The Register Guide on how to stay anonymous (part 2)
The Evercookie: Like trying to kill Steven Seagal
Prevention is better than the cure
None of these tools however prevent the LSOs from being created in the first place. This is because in order to do so, you have to prevent the add-ins from running. For that you need something like QuickJava.
QuickJava is a fairly high maintenance plug-in; it requires you to maintain your own lists, but it is far less intrusive than the alternative.
The alternative, of course, is NoScript. NoScript's approach to browser security is to nuke a site from orbit. It's the only way to be sure.
NoScript does not allow any scripts to run by default. You must allow each domain from which you want to approve scripts to run. Any third-party tracking elements – any script, or application that uses a (non-whitelisted) domain name – will have to be manually enabled. Domains can be whitelisted permanently or temporarily, and it can be further locked down to provide absolutely complete preventative security. It even includes clickjacking protection.
And yet, it moves
All of the above presupposes things work as advertised. Unfortunately, this is rarely the case. Browsers – and especially multimedia add-ons – have bugs in them. Pulling a random example out of a hat, here’s a Flash privilege escalation bug from earlier this year. The long and the short of it is that if I were to write an appropriately evil Flash app, I could do anything on your computer that the user running the browser could do.
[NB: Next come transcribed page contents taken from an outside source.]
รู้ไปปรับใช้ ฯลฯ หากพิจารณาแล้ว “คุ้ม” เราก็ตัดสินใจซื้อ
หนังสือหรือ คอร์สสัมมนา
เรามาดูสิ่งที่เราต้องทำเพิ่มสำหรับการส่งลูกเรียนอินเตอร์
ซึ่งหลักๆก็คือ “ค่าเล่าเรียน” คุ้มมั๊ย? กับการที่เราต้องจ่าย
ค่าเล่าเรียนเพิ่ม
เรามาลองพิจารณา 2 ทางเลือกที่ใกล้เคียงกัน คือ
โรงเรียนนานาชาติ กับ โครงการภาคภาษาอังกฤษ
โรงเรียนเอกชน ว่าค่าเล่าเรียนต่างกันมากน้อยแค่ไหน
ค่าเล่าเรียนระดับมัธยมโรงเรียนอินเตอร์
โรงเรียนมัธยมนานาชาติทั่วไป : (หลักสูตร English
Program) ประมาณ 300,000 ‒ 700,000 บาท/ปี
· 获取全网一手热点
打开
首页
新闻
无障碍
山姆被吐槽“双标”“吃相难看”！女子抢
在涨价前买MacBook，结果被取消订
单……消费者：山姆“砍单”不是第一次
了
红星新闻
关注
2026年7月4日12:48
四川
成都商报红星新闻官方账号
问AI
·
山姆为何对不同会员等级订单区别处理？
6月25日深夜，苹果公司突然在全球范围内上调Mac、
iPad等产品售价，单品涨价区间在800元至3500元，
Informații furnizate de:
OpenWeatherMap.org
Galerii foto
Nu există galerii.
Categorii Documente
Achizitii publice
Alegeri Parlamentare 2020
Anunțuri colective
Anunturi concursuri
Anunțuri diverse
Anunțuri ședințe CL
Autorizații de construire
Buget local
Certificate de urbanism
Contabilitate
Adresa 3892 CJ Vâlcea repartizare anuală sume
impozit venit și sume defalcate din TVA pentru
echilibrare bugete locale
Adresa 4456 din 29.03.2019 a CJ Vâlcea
My favourite example is simply that of reading, writing and modifying files. I might get away with using Flash to plant a trojan or other form of malware, but so what? The public is completely inured to such risks and nobody is going to take that seriously. The far more shocking – but entirely possible – hack is simply to use this power to overwrite Flash’s own default settings file. From here, I can set Flash not to pop up a warning when it turns the webcam and microphone on.
Suddenly, Adobe Flash is literal spyware.
That very same trick could be used to change browser settings. This includes reenabling Java so that even more havoc can be wrought, disabling all your carefully assembled plugins and more.
On the horizon
HTML5 is a huge threat to privacy, and both browser makers and web standards bodies are slow to respond. The European Network and Information Security Agency has identified 50 problems so far, and more are sure to follow with further research.